↓↓↓

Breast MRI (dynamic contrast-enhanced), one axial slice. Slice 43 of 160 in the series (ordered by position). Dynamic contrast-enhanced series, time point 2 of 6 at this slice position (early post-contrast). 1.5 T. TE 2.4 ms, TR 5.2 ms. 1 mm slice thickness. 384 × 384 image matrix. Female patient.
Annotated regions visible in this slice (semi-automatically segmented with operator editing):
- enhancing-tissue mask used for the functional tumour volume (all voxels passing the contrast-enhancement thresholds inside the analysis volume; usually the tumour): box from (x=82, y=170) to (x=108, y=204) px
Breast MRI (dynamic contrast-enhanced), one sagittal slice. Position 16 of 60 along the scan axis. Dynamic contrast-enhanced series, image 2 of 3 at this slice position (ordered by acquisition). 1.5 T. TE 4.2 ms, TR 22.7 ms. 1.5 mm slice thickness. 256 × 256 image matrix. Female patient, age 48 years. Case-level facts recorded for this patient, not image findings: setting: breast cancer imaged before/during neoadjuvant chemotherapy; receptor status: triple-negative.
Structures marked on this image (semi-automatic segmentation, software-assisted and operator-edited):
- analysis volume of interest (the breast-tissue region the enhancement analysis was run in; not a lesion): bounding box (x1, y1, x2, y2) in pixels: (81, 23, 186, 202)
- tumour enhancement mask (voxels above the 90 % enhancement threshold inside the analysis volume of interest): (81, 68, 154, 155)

↑↑↑
↓↓↓

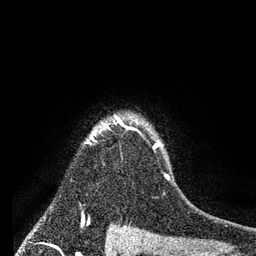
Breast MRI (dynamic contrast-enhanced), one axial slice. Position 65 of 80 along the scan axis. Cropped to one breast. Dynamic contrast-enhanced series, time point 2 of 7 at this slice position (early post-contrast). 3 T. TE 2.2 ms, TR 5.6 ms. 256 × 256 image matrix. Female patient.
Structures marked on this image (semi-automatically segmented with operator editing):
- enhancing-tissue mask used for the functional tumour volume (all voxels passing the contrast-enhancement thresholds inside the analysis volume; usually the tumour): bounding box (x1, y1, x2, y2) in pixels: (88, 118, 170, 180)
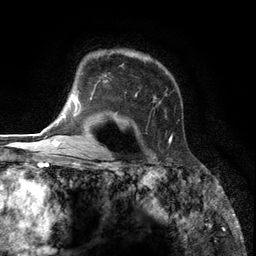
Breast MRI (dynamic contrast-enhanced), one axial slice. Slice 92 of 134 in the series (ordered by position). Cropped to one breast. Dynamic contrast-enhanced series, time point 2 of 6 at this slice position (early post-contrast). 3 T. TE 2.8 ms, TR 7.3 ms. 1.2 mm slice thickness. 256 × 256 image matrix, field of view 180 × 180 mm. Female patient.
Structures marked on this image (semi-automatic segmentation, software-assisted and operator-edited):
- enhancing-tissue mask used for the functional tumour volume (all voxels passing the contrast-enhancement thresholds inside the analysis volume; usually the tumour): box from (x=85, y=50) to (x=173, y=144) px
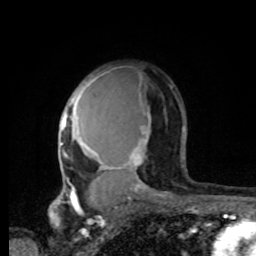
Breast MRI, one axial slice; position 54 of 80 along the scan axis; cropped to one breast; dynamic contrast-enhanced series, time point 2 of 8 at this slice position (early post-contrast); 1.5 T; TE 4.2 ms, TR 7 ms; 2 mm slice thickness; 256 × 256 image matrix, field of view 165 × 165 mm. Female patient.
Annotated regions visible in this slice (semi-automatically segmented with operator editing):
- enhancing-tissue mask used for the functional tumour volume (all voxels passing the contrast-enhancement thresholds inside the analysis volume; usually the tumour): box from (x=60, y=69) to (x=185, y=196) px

↑↑↑

| Problem |
In the listing above, the lines from the one containing "384 image matrix. Female patient." through the one containing "(x=108, y=204) px" must be set down exactly, with no other lines.

| The completed task |
Breast MRI (dynamic contrast-enhanced), one axial slice. Slice 43 of 160 in the series (ordered by position). Dynamic contrast-enhanced series, time point 2 of 6 at this slice position (early post-contrast). 1.5 T. TE 2.4 ms, TR 5.2 ms. 1 mm slice thickness. 384 × 384 image matrix. Female patient.
Annotated regions visible in this slice (semi-automatically segmented with operator editing):
- enhancing-tissue mask used for the functional tumour volume (all voxels passing the contrast-enhancement thresholds inside the analysis volume; usually the tumour): box from (x=82, y=170) to (x=108, y=204) px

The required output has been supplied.